If the so-called “last mile” is to be deregulated and opened up to competition, is there any mileage in having Post Offices offer services for other operators as another revenue stream? Or operating as agents for people like FedEx and UPS – they have a decent number of offices in London but elsewhere I doubt they have anything like the penetration of the PO.
Thank-you for the comments, some of which I feel highlight the issue that concerns the article:
IanP correctly identifies the salience of PO campaigns in rural areas, where I believe these campaigns first started. I agree he might have a point, my solution though would be to let Rural areas decide if that is how they want to spend some of the money currently managed by Post Office Counters.
Bridget on the other hand lives in Islington where no one is ever likely to be very far away from some small shop or government office. She seems to suggest any challenge to PO orthodoxy is an attack on vulnerable groups.
I think that’s an error. The division in thinking on this issue is not between those who want to serve the vulnerable and those who’d like the weak to go to the wall, it’s about how you do it and how well you do it.
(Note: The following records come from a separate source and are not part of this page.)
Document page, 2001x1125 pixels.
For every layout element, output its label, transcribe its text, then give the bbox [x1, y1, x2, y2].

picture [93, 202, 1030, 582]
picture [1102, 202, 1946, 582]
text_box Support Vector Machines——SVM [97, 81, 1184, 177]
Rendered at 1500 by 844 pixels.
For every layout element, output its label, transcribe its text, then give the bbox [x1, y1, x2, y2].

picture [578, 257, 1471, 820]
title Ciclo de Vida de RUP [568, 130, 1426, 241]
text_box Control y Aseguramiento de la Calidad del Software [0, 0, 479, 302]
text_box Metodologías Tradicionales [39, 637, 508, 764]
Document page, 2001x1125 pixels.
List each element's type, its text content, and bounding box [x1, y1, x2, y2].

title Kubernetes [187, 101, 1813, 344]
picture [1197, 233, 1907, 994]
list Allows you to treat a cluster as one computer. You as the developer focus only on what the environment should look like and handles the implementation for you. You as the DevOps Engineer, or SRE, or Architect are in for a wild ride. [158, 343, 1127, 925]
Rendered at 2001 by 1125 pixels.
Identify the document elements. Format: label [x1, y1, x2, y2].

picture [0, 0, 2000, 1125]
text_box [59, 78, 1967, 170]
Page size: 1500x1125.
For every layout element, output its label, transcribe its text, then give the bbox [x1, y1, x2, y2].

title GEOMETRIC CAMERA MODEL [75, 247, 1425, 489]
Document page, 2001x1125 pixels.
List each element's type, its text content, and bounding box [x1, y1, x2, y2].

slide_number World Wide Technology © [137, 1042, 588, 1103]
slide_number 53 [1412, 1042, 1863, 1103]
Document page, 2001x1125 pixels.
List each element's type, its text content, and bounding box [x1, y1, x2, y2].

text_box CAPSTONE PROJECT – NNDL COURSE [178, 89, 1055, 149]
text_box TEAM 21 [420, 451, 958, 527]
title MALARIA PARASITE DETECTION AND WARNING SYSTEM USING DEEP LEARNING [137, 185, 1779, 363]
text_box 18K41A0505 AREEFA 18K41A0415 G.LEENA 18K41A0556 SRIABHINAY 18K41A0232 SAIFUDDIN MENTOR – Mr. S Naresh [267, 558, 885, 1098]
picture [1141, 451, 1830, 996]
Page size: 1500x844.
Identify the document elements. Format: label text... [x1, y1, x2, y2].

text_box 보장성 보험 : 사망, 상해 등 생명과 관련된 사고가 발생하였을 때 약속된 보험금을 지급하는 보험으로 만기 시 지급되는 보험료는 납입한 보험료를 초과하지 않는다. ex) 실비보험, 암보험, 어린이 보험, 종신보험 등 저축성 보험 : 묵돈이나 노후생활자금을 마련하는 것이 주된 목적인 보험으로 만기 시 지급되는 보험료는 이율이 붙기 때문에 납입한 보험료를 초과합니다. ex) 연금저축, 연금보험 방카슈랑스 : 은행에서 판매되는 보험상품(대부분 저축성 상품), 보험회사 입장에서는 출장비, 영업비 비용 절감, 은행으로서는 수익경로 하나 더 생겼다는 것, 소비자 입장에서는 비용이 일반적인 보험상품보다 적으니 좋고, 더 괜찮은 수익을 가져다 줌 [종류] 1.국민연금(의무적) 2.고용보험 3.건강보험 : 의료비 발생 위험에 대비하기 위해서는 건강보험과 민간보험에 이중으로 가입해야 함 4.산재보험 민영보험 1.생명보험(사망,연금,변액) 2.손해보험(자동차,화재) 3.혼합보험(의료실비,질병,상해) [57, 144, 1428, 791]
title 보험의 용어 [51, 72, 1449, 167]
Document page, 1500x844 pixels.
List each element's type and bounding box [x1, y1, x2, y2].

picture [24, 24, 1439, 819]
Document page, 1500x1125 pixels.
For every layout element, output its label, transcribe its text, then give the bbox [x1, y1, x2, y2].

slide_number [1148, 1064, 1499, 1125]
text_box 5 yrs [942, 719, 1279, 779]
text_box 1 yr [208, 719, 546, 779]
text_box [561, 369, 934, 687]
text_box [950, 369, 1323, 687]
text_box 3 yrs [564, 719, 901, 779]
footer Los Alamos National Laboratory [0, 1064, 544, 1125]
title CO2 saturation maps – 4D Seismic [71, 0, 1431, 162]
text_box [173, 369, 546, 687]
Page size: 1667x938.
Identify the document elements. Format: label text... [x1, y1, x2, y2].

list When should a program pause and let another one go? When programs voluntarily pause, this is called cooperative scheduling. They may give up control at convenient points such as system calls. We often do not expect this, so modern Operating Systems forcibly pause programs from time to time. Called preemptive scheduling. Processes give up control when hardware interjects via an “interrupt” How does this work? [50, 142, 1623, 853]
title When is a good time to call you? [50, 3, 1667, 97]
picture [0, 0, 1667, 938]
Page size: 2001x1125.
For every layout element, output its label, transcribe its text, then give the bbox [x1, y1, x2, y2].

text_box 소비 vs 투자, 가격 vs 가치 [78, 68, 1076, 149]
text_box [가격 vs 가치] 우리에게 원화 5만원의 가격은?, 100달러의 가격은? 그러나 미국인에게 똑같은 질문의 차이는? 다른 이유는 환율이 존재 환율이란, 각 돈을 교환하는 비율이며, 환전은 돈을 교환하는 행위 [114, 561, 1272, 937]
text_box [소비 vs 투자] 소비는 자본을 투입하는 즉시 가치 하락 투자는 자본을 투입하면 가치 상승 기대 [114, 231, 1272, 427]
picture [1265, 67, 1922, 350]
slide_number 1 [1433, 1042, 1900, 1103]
Bridget’s answer involves tinkering with the structure of Post Office Ltd., rather than thinking more creatively about service delivery aligned to need. It’s as though when asked the question ‘how do we improve life expectancy?’ the question carries an unwritten sub-clause that says ‘by the way you’re only allowed to do this through the NHS, otherwise we can’t put it on a Focus Leaflet and attack the government, so it doesn’t matter’
The rest of her post unsurprisingly, and that from John, then concerns the commercial viability of the Post Office.
Having not really considered whether or not the PO should be viable they want to rig the law and markets to make it so. Possibly then wasting billions on unnecessary interventions that damage the viability of other organisations purely so the necessary social services that might only cost a few hundred million can be delivered in the same packaging they are delivered in today. Those billions in turn could have been used for targeted need-based services for the vulnerable.
Public sector conservatism, in the name of helping the vulnerable, can have precisely the opposite of the intended effect.